All streets have landscaping allowances. Rights-of-way for powerlines also serve as bicycle corridors, parks and greenbelts to tie together ecological preserves. The greenery is irrigated with reclaimed water. The homeowners' associations which govern some village neighborhoods exercise varying degrees of control on the appearances of homes. In more restrictive areas, houses' roofing, paint colors, and landscaping are regulated. Older parts of the Village of Northwood that were developed beginning in the early 1970s independently of the Irvine Company, have the distinction of being a larger village that is not under the purview of a homeowners' association.
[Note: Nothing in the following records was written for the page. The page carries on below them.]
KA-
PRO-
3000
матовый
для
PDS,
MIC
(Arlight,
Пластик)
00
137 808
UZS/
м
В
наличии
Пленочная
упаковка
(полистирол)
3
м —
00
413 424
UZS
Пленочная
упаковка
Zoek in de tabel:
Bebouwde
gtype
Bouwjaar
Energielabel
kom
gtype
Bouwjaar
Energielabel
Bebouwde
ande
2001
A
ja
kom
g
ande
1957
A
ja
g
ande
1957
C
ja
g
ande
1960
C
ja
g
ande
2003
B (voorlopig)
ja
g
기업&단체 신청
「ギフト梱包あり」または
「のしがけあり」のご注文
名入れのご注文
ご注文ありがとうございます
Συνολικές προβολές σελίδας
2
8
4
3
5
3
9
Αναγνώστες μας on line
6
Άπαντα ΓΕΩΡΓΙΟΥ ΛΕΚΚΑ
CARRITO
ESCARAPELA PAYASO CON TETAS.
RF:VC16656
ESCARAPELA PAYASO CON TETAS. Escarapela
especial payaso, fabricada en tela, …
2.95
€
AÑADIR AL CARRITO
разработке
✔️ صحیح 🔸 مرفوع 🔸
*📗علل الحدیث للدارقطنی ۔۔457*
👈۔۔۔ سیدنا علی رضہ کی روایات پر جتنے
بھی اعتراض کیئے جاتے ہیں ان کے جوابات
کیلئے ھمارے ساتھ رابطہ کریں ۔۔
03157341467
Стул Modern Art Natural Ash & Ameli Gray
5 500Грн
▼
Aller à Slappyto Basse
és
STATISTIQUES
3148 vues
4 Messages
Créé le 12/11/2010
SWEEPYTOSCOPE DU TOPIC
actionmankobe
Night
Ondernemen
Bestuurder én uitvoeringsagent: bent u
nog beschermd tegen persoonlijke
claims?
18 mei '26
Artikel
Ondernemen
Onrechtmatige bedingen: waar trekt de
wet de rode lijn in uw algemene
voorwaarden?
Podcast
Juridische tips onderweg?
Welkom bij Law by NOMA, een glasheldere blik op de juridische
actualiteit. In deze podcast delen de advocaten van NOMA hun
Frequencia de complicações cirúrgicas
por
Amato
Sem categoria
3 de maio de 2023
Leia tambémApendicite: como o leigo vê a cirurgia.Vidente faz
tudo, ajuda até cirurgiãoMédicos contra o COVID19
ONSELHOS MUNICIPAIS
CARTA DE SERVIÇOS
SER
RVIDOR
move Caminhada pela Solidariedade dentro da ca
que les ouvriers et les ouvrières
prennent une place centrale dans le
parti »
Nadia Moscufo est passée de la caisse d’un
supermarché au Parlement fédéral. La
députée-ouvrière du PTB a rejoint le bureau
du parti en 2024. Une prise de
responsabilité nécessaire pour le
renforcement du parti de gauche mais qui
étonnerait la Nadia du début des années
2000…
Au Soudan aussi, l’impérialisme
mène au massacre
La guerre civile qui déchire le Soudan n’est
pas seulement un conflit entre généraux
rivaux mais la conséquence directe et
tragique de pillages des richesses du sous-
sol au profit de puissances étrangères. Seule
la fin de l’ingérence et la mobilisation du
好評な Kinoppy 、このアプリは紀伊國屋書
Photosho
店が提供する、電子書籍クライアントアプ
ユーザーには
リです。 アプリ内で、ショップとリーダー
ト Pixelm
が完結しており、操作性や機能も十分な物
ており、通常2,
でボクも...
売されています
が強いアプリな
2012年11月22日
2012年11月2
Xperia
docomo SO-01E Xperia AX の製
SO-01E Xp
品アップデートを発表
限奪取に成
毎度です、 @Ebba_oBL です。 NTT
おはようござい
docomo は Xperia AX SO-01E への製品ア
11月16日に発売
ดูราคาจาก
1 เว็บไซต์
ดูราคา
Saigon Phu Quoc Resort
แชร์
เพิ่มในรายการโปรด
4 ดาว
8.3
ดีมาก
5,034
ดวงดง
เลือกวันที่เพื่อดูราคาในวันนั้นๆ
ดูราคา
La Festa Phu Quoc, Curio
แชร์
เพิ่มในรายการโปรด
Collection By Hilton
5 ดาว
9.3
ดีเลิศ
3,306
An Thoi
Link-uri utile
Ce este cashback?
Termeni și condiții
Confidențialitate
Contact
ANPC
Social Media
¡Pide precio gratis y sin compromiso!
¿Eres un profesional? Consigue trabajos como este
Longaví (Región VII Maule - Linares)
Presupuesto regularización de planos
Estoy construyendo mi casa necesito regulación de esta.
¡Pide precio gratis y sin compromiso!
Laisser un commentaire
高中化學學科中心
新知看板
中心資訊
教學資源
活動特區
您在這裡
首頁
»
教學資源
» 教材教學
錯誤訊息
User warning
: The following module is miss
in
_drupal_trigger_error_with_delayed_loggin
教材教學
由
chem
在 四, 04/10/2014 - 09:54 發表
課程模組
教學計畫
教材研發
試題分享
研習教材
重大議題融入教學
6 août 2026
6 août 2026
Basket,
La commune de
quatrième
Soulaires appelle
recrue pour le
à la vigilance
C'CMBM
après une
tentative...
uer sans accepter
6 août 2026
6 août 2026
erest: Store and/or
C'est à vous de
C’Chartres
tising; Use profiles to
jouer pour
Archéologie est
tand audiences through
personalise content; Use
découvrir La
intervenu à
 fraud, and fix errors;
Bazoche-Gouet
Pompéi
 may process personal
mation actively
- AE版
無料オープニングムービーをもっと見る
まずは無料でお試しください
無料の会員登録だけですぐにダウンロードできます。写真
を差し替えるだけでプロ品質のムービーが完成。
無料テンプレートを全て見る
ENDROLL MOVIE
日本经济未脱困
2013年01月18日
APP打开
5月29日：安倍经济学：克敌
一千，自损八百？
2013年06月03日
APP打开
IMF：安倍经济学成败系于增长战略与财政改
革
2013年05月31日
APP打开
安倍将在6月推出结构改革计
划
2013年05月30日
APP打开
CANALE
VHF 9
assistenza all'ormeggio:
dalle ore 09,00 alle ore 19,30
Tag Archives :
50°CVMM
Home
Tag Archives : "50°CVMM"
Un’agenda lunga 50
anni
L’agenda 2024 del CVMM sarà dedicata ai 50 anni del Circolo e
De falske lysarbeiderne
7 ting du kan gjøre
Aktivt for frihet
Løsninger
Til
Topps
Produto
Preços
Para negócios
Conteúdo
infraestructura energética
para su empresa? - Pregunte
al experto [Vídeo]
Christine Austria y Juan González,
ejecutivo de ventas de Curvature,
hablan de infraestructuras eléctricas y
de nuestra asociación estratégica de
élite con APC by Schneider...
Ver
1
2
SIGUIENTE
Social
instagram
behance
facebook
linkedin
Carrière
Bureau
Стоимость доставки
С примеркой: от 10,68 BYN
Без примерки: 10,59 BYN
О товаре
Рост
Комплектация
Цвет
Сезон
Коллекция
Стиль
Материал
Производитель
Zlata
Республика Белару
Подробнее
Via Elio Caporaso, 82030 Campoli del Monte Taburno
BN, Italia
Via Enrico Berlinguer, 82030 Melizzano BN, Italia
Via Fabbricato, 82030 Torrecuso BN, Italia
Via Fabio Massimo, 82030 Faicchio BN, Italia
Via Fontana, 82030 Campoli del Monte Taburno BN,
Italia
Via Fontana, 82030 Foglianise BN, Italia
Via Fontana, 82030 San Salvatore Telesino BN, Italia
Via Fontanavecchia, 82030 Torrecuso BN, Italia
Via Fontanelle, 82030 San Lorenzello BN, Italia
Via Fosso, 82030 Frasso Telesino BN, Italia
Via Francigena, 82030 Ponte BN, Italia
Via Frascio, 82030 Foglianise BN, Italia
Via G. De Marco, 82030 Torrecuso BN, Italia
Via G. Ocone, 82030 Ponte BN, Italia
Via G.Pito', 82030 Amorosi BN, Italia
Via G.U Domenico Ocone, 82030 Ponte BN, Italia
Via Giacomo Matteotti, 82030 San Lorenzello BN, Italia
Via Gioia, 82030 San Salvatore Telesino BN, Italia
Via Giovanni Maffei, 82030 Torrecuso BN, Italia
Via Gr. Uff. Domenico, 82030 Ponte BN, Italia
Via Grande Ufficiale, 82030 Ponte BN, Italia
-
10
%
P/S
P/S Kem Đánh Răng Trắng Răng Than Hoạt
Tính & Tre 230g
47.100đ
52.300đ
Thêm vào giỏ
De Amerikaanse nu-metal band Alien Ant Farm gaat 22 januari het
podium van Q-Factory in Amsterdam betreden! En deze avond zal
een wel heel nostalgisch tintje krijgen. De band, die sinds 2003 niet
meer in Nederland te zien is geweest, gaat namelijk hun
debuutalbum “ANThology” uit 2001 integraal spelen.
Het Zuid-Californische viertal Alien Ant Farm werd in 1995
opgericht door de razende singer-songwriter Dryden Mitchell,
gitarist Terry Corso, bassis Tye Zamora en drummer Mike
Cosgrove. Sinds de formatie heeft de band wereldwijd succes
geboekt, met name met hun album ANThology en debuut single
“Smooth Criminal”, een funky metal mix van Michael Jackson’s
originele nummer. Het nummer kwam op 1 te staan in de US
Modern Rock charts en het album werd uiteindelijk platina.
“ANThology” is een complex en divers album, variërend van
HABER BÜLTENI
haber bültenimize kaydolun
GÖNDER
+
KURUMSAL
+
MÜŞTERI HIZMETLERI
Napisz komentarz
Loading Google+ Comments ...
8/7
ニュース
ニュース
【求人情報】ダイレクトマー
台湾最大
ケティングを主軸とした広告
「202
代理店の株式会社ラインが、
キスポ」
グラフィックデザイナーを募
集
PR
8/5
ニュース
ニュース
As a result, homeowners in the older Northwood areas do not pay a monthly village association fee; its neighborhoods are generally not as uniform in appearance as those in other villages, such as Westpark and Woodbridge. However, the more tightly regulated villages generally offer more amenities, such as members-only swimming pools, tennis courts, and parks.
In addition to association dues, homeowners in villages developed in the 1980s and later may be levied a Mello-Roos assessment, which came about in the post-Proposition 13 era. For homeowners in these areas, the association dues coupled with the Mello-Roos assessment may add significantly to the cost of living in the city.
Irvine, like most of coastal Southern California, generally has a Mediterranean climate . Summers are warm-to-hot, and winters are cool-to-warm, rarely falling below freezing. Precipitation in Irvine occurs predominantly during the winter months. Although snow is nonexistent, frost occasionally occurs.